> **What this task involves**:
Arrange the lines of the records below as a Markdown table with columns named Number and Text, beginning at the line that contains "GET SOME PARK CANDY!" and stopping after the line that contains "compared to traditional". Number each row and leave out any blank lines.

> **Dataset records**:
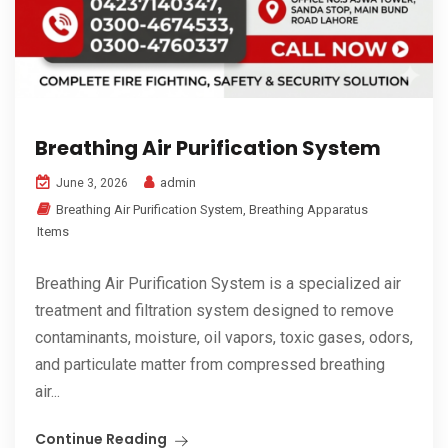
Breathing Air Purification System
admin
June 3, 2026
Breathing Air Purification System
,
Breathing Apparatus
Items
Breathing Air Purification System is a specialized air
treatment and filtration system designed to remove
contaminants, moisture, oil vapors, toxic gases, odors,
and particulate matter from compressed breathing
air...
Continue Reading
--
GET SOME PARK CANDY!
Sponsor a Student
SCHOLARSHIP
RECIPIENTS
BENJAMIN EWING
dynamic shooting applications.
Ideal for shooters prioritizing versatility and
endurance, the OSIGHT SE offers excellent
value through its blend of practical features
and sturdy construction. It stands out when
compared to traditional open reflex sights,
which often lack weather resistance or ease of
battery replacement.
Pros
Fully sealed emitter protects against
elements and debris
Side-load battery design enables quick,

> **Exercise response**:
| Number | Text |
|---|---|
| 1 | GET SOME PARK CANDY! |
| 2 | Sponsor a Student |
| 3 | SCHOLARSHIP |
| 4 | RECIPIENTS |
| 5 | BENJAMIN EWING |
| 6 | dynamic shooting applications. |
| 7 | Ideal for shooters prioritizing versatility and |
| 8 | endurance, the OSIGHT SE offers excellent |
| 9 | value through its blend of practical features |
| 10 | and sturdy construction. It stands out when |
| 11 | compared to traditional open reflex sights, |